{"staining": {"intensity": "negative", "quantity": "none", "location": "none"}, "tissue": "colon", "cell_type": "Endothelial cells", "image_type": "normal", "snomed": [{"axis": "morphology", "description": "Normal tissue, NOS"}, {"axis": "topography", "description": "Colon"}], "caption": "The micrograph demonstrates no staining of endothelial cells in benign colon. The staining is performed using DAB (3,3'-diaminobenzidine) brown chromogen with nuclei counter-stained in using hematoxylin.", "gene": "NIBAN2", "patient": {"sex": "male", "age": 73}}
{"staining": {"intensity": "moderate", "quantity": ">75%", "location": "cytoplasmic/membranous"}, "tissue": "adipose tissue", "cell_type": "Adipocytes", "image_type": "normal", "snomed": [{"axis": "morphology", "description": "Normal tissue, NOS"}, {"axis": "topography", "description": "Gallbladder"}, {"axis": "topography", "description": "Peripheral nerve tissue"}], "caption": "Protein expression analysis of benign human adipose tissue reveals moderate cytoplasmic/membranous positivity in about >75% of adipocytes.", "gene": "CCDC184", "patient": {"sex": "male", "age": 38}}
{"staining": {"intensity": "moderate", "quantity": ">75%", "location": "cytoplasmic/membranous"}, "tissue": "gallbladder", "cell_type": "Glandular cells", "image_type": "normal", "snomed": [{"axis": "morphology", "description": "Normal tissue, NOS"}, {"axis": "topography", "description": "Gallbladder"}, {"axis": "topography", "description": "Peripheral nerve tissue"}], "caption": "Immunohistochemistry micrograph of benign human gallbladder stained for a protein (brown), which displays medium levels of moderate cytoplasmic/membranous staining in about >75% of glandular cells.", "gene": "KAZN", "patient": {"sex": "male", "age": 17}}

• [YOUR INSTRUCTIONS] Each line above must be retyped exactly.

• [EXPECTED OUTPUT]
{"staining": {"intensity": "negative", "quantity": "none", "location": "none"}, "tissue": "colon", "cell_type": "Endothelial cells", "image_type": "normal", "snomed": [{"axis": "morphology", "description": "Normal tissue, NOS"}, {"axis": "topography", "description": "Colon"}], "caption": "The micrograph demonstrates no staining of endothelial cells in benign colon. The staining is performed using DAB (3,3'-diaminobenzidine) brown chromogen with nuclei counter-stained in using hematoxylin.", "gene": "NIBAN2", "patient": {"sex": "male", "age": 73}}
{"staining": {"intensity": "moderate", "quantity": ">75%", "location": "cytoplasmic/membranous"}, "tissue": "adipose tissue", "cell_type": "Adipocytes", "image_type": "normal", "snomed": [{"axis": "morphology", "description": "Normal tissue, NOS"}, {"axis": "topography", "description": "Gallbladder"}, {"axis": "topography", "description": "Peripheral nerve tissue"}], "caption": "Protein expression analysis of benign human adipose tissue reveals moderate cytoplasmic/membranous positivity in about >75% of adipocytes.", "gene": "CCDC184", "patient": {"sex": "male", "age": 38}}
{"staining": {"intensity": "moderate", "quantity": ">75%", "location": "cytoplasmic/membranous"}, "tissue": "gallbladder", "cell_type": "Glandular cells", "image_type": "normal", "snomed": [{"axis": "morphology", "description": "Normal tissue, NOS"}, {"axis": "topography", "description": "Gallbladder"}, {"axis": "topography", "description": "Peripheral nerve tissue"}], "caption": "Immunohistochemistry micrograph of benign human gallbladder stained for a protein (brown), which displays medium levels of moderate cytoplasmic/membranous staining in about >75% of glandular cells.", "gene": "KAZN", "patient": {"sex": "male", "age": 17}}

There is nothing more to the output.